There was nothing to watch on the TV yesterday except a service at some church in London attended by that dreadful Windsor family and assorted showbiz nonentities... so I went sailing. The wind was steadily building through the day from the south-west, and by the time I hit the water it was around 10-15 knots gusting somewhat more. I chose to launch from the newish boat ramp at the end of Annawamscutt Drive in Bristol that gives access to the west side of Mount Hope Bay (aka My Bay).
I have to say this is one of the swankiest boat ramps I have ever seen. There's a a 60-foot-wide concrete ramp with two floating courtesy docks and oodles of parking space, and it is designed to be accessible to boaters with disabilities. It was built in the depths of the Bush Great Recession at a cost of around a million dollars. Apparently the money came from the Federal Aid in Sportfish Restoration fund through a tax on boat fuel. Thank you motor boaters for paying for ramps for Laser sailors. Thank you Rhode Island for spending federal aid on something useful to me for a change.
In retrospect this isn't the smartest place to go sailing when the breeze is coming from the south west. The wind on the west side of the bay could only be described as nasty - shifty, gusty, all over the place. Every few seconds there would be huge changes in direction or speed or both. I was constantly making adjustments when sailing upwind. Ease, hike, bear away, head up, bear away, hike less, hike more, ease, trim... Not to mention that there were some of those slam dunk headers when you are hiking hard out and the boat tips over to windward and your body goes in the water and you just hang there half-submerged for what seems like an eternity but you know that staying in the toes straps with the boat heeled over will eventually work and the boat will naturally turn off the wind and the long pointy thing will point straight up again. I guess it was good practice, but I'm not sure what for.

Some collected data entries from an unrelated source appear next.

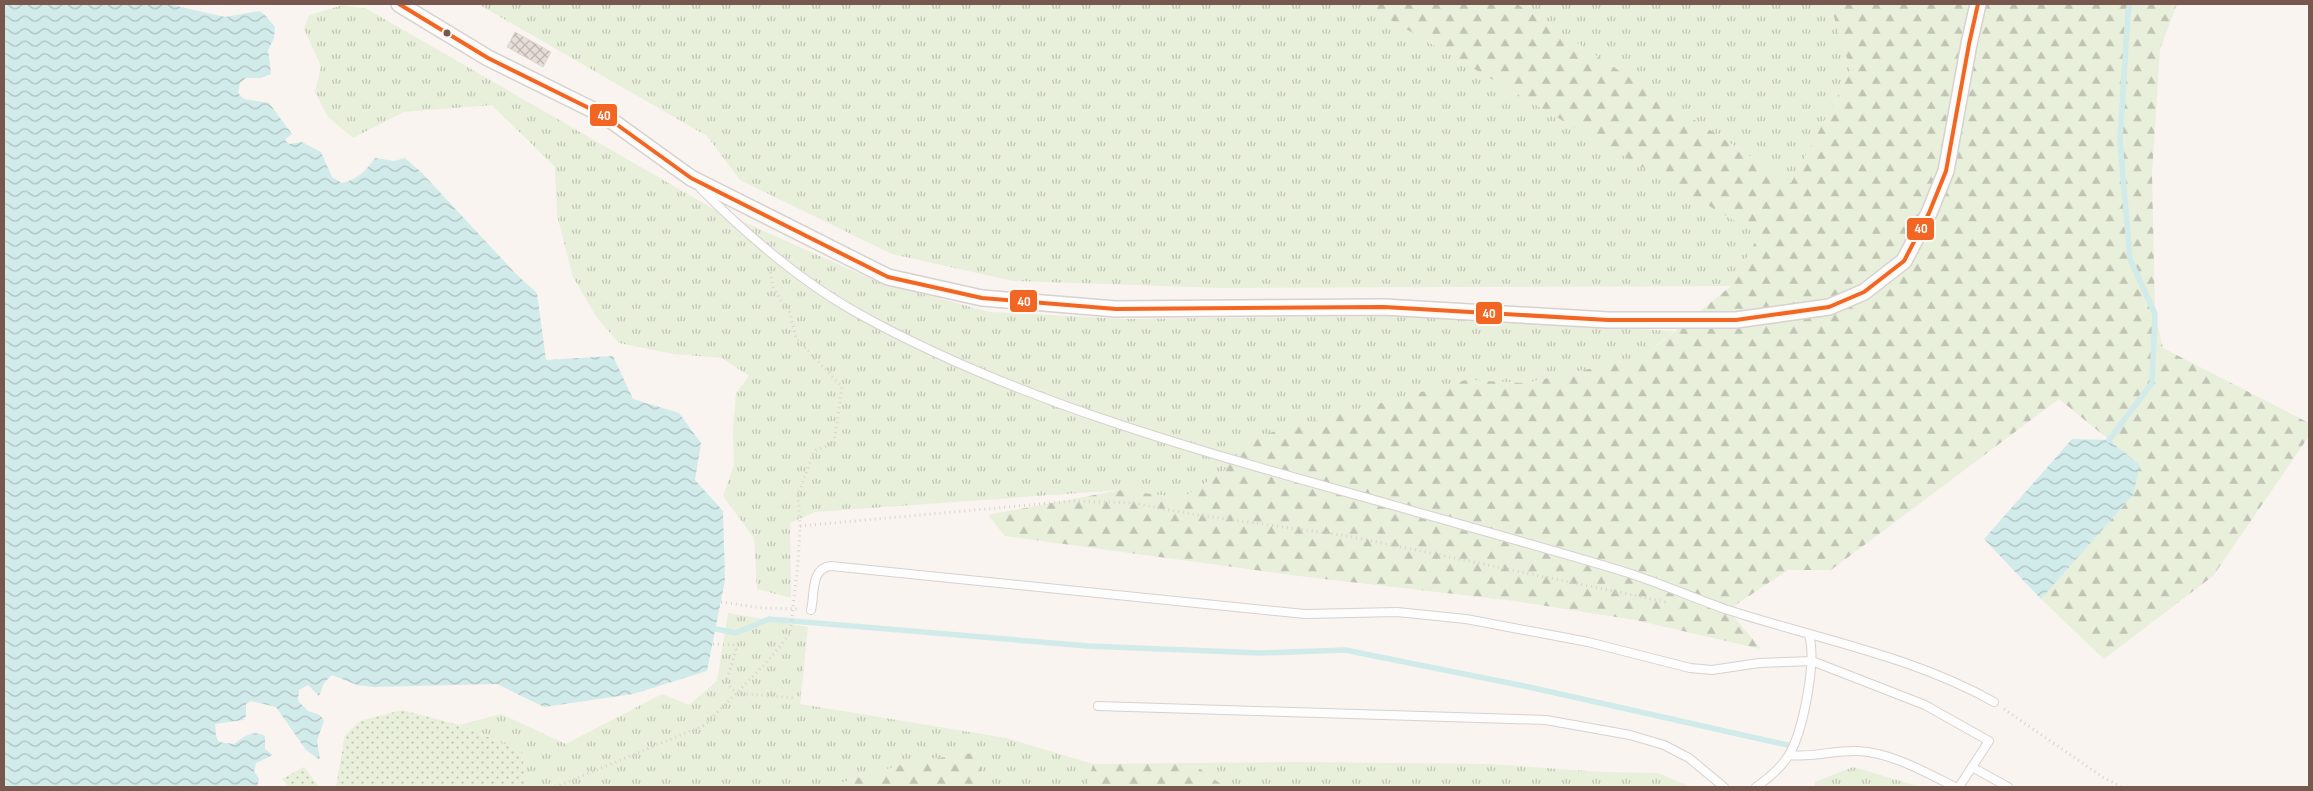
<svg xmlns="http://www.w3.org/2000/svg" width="2313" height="791" font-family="'Sofia Sans Condensed',sans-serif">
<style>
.grass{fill:url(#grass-tufts)}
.forest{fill:url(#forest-firs)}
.park{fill:url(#park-dots)}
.water{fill:url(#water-waves)}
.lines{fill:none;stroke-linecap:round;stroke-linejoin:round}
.stream{stroke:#d1eaea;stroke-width:5.5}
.building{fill:url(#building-cross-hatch);stroke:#e2d7d2}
.service-casing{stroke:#d8d1cd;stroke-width:10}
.minor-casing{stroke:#d8d1cd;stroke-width:18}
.path{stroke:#dbd2d0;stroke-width:3;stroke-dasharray:1 4;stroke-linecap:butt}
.service{stroke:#fefdfd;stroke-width:8}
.minor{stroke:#fefdfd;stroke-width:15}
.bus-1-casing{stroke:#fff9f3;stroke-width:8}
.bus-1{stroke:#f26522;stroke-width:4}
.bus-dot{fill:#78584e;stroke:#fff9f3;stroke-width:2}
.line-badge{stroke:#fff9f3;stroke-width:2}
.badge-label{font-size:14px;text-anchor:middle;font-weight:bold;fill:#fff}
</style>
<defs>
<pattern id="grass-tufts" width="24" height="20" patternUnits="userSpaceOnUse" patternTransform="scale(1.25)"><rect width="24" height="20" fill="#e8efdb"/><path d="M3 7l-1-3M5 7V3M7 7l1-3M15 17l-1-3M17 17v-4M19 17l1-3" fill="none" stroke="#c1c4b4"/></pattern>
<pattern id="forest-firs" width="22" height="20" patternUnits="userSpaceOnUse" patternTransform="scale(1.25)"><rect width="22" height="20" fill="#e8efdb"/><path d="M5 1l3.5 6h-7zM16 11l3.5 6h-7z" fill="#c1c4b4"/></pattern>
<pattern id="park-dots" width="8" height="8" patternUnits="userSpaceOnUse" patternTransform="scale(1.25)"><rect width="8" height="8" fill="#e8efdb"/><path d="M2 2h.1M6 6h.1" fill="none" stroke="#c1c4b4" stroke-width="1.8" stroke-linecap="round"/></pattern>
<pattern id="water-waves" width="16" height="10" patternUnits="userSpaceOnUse" patternTransform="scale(1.25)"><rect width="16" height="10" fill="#d1eaea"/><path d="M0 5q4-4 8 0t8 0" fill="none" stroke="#aec0c0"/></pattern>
<pattern id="building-cross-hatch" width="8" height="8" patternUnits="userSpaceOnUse" patternTransform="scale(1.25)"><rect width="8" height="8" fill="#e6ddd7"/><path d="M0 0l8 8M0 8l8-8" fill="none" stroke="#bfb6b1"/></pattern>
</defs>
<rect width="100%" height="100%" fill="#f9f4f0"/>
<g class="grass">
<polygon points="478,4 1363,4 1760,235 1731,286 1222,288 1013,281 892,254 740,180 707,136"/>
<polygon points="1517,4 1830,4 1851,71 1791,183"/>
<polygon points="343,5 367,9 710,207 878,282 990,312 1126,319 1393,316 1674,331 1643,357 1525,383 1466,380 1252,438 1224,471 1182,498 1121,490 815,512 790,523 791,598 757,589 754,538 723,496 734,465 733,430 736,393 749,376 722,358 674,354 619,343 597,318 573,277 557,215 555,167 492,105 404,112 353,138 328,117 315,92 321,66 304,29 309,15"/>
<polygon points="728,613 808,627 800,704 1006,738 1093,764 1087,787 984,787 979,752 911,762 826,787 525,787 522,751 459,725 501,714 566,744 662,694 689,705 717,681"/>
<polygon points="1295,762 1490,764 1601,772 1658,773 1691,787 1225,787 1192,763"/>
<polygon points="1853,767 1921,787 1815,787 1815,782"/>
</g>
<g class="forest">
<polygon points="1363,4 1517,4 1791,183 1851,71 1830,4 2177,4 2160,49 2152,173 2155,314 2163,348 2309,423 2309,436 2213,576 2104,659 2041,599 2133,495 2140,465 2059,399 1831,570 1788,570 1728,610 1761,649 1635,620 1515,601 1307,577 1005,536 988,515 1121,490 1182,498 1224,471 1251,438 1466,380 1525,383 1643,357 1731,286 1759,235"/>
<polygon points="979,752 984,787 826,787 911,762"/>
<polygon points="1192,763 1225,787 1087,787 1093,764"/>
</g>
<g class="park">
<polygon points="402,710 459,725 522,751 525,787 336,787 345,735 360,721"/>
<polygon points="304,767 319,787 289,787 282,779"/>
</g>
<g class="water">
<path d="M4,4h164l57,13 34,-6 6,4 10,12 -1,11 -6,12 3,24 -10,4h-15l-6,5 -2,10 6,6 25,4 23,31 -7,6 4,4 13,-2 19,10 11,25 10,6c16,-4 24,-12 33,-25l19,3 11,-3 16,14 95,102 21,19 9,67 67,-4 20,43 46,14 22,30 -6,37 28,31 2,69 -18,91 -74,23 -89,13 -47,-23 -124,3 -16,-2 -25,-10 -8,8 -5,13 -11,-11 -9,5 -1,11 10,10 12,4 4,6 -7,19 3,20 -14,-10 -30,-43 -25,-6 -5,3v12l-3,4 -28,4 1,12 3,6 15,2c10,-7 19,-15 31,-8v13l8,6 -17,8 -2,8 5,8 -2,8h-253z"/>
<polygon points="2072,439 2109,440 2140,465 2133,495 2041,599 1984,539"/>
</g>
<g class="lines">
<g class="stream">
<polyline points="2109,440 2152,383 2155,314 2130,259 2120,141 2128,12 2130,4"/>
<polyline points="716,629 736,633 769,619 1088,646 1260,653 1345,650 1529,687 1792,746"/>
</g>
</g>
<polygon class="building" points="515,32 551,52 543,67 507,47"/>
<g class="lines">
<defs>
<g id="service">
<path d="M701,189c46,46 103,95 160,126 165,91 351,139 531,190 77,22 154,43 230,66 36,11 71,27 106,39 90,29 184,46 266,92"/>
<path d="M811,610c4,-15 -1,-42 20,-44l474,48 92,-2 69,7 122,23 102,26 22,2 47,-7 53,-2 113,44 64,36 -30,46"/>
<polyline points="1098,706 1546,720 1630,735 1664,745 1689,758 1724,787"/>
<path d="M1789,755c23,3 45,-5 69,-4 32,1 69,22 97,36"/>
<polyline points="1972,767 2008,787"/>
<path d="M1756,787c13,-9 24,-18 33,-32 14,-24 28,-94 20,-120"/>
</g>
<polyline id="minor" points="399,4 488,58 605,116 691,178 888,277 982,298 1116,309 1384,307 1608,320 1736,320 1829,307 1864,292 1904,261 1929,213 1946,171 1969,44 1978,4"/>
</defs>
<use href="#service" class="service-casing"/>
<use href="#minor" class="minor-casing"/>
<g class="path">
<polyline points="800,526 1073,501 1133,503 1191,514 1348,536 1666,602"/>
<polyline points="721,602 763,608 800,609"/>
<polyline points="713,644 733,645 736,650 726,682 736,693 796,698"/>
<polyline points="2004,709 2104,778 2122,787"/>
<polyline points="555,787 705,725 765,664 790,634 798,563 800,526 798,495 814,451 834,443 842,387 796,338 789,309 783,304 773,287 770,270"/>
</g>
<use href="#service" class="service"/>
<use href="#minor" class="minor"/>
<defs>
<polyline id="bus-1" points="399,4 488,58 605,116 691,178 888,277 982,298 1116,309 1384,307 1608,320 1736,320 1829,307 1864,292 1904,261 1929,213 1946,171 1969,44 1978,4"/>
</defs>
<use href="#bus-1" class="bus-1-casing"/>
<use href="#bus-1" class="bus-1"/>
</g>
<circle class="bus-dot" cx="447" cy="33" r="4.5"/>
<g class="line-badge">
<rect x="589" y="103" width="29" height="24" rx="5" fill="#f26522"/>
<rect x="1906" y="217" width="29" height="24" rx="5" fill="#f26522"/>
<rect x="1009" y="289" width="29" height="24" rx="5" fill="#f26522"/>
<rect x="1475" y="301" width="28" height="24" rx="5" fill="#f26522"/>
</g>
<g class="badge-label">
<text x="604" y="120">40</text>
<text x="1921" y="233">40</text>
<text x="1024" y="306">40</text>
<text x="1489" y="318">40</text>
</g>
<rect width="2313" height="791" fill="none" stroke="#78584e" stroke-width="10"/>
</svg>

Of course the cause of the nasty chopped-up wind should have been obvious to me.
With the wind in the SW or SSW, all the breeze in this corner of the bay is coming off the land, and, even worse, it is being disturbed by that big lump in the bottom corner of the chart, aka Mount Hope. It's not a mountain by any means. The name comes from Montaup (meaning lookout place in the Pokanoket language) and it was once the site of a Wampanoag village where King Philip used to hang out. It's only 209 feet high but it sure was messing up my wind yesterday.
The plan for my second sail of the Spring was to work on boat-handling. Try and achieve some measure of competence, maybe even fluidity, in tacks and gybes and simulated windward and leeward mark roundings. God I was awful. My gybes were not too bad. Never once wrapped the sheet around the transom which is always a good sign. But my tacks were clumsy and uncoordinated. And my mark roundings were slow.

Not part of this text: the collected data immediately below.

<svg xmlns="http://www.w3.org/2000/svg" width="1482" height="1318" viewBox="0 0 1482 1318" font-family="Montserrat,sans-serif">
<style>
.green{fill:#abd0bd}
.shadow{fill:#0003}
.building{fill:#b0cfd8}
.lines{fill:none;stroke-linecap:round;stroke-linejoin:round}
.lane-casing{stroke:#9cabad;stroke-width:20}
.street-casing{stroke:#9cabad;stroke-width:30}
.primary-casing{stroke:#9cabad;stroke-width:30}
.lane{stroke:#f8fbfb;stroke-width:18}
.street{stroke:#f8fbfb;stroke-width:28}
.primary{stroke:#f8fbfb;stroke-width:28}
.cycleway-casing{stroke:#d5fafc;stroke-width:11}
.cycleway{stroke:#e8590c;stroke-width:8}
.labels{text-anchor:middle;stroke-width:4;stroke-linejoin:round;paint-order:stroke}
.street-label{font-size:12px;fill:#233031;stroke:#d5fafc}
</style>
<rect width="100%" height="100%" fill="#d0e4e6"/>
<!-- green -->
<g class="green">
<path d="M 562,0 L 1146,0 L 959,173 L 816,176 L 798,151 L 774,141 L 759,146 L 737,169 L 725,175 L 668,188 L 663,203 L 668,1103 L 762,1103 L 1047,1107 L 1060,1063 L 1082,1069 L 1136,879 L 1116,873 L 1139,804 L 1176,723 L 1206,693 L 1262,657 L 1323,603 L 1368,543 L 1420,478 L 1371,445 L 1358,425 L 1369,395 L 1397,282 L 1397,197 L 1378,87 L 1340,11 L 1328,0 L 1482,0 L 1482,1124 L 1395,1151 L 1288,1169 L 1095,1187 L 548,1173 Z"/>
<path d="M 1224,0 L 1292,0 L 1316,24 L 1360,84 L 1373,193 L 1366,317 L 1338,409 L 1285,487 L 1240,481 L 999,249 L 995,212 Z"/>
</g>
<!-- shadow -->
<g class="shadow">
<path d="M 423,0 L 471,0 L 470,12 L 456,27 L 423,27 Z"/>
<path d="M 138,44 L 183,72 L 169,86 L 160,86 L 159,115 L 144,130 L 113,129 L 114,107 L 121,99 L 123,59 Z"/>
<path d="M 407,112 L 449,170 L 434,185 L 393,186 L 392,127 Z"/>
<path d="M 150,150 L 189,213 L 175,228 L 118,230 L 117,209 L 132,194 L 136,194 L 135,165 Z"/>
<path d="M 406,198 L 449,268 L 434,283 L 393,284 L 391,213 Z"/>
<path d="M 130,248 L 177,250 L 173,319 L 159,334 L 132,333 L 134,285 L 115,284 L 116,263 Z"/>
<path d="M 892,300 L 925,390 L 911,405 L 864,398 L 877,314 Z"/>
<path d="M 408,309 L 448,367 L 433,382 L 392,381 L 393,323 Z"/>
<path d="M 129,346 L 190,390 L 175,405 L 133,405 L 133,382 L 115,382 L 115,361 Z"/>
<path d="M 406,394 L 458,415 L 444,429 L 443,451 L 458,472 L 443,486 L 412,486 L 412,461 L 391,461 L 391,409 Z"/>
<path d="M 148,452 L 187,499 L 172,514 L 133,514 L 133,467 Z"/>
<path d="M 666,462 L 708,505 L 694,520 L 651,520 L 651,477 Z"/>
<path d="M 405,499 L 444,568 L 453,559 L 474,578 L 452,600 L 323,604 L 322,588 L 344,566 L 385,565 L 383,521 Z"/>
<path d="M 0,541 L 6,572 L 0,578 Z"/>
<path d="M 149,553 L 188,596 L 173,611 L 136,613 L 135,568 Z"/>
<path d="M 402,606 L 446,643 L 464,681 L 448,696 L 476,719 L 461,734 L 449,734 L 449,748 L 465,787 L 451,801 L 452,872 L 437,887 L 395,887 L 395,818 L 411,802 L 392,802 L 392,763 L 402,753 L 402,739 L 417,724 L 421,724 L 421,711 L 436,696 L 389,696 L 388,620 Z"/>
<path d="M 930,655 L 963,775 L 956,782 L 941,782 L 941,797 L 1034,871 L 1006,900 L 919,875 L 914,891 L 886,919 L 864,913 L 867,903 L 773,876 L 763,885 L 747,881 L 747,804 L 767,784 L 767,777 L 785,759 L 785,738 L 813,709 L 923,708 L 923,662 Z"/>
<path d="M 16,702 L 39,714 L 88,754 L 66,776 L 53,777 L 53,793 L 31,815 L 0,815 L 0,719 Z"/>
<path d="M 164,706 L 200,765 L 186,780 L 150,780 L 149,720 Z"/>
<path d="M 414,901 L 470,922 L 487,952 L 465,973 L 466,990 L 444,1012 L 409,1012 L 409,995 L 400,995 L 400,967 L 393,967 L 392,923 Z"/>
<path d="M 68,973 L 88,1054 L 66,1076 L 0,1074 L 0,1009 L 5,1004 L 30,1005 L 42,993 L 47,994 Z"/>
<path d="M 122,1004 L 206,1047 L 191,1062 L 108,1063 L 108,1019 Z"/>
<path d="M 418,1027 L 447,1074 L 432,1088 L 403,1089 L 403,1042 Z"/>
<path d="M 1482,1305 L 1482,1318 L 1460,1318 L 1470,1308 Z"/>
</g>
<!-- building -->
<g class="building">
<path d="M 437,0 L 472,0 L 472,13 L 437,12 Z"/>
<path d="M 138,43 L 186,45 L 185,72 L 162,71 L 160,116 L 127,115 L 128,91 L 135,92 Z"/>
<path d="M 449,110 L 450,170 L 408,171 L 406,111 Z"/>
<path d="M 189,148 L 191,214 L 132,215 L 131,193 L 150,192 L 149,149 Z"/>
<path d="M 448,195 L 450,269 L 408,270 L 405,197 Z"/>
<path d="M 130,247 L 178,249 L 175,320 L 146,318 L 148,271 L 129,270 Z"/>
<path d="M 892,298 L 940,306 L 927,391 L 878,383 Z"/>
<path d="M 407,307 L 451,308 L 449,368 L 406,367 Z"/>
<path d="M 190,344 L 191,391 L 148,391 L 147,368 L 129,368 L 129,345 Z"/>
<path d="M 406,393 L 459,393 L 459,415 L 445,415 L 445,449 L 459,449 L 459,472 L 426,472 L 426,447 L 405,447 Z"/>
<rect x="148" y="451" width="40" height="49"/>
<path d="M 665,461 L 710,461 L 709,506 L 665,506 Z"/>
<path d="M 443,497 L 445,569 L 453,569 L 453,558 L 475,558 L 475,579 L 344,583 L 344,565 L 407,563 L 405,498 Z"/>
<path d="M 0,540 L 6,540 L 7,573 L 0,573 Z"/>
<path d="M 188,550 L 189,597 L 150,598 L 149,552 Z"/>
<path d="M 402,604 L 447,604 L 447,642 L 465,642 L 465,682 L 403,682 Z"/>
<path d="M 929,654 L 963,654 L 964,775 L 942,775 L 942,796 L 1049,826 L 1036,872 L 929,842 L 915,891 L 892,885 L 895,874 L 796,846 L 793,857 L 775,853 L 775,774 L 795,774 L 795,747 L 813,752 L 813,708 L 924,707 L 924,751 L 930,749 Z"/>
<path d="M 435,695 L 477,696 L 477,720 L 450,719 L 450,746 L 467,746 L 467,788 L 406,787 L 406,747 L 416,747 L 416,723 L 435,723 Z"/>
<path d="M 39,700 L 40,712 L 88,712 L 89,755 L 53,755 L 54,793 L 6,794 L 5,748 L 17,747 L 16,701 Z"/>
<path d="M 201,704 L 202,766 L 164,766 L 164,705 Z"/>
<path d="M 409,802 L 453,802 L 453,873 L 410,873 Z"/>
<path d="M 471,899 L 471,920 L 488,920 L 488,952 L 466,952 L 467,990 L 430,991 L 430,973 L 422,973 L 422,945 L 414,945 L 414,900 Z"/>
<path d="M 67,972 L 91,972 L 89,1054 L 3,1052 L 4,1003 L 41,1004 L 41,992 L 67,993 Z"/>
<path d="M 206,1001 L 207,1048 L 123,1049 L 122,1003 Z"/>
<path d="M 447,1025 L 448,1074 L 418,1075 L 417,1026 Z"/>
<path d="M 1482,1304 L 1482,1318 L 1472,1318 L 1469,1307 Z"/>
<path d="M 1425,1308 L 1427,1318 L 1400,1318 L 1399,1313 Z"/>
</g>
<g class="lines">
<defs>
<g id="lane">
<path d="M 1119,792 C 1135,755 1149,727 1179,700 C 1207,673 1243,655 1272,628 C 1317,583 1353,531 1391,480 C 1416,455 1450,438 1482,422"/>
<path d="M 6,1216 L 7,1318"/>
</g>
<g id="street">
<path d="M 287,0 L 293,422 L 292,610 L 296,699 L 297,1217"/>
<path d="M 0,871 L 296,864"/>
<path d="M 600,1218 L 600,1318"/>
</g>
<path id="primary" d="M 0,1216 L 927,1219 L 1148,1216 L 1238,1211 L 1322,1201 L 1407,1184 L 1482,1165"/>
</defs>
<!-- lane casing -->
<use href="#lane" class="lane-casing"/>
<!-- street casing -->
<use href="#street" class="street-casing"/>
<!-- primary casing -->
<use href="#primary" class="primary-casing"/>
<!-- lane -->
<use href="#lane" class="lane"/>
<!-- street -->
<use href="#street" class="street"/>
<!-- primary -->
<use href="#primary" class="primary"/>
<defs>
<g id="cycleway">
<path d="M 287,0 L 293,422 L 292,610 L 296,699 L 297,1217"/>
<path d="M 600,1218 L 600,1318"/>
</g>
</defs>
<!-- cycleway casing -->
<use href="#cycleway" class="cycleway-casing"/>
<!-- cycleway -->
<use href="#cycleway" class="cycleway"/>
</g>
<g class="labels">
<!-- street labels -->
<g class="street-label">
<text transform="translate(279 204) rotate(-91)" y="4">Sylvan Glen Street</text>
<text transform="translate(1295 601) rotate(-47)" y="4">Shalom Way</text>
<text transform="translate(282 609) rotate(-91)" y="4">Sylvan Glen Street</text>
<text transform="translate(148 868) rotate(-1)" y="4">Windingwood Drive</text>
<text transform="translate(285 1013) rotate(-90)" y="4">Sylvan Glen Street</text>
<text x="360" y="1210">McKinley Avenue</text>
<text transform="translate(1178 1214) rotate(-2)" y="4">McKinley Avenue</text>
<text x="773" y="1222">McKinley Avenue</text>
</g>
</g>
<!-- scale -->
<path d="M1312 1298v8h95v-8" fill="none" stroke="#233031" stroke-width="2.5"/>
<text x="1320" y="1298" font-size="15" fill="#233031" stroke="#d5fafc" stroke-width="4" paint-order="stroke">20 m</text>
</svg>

Now I remember why I first took up frostbiting all those years ago. When I didn't sail from September to May, I was always very "rusty" in the Spring. It would take me weeks to start sailing properly again. I'm definitely rusty this year.
The first regatta on my list of Regattas That I Will Need Good Excuses Not To Attend is tomorrow. Maybe I can use the excuse that I'm too rusty? On the other hand, perhaps thrashing around Newport Harbor with 50 other rusty sailors might help me get rid of some rust? It's a conundrum.
This post is sponsored by King Philip's Magic Non-Corrosive Non-Toxic Non-Flammable Non-Hazardous Natural Rust Remover. Warning: wear rubber gloves, eye protection, and cover all bare skin. Do not ingest. Do not inhale. Do not use near naked flame. If spilled on skin then immediately immerse whole body in 50 degree salt water for two hours.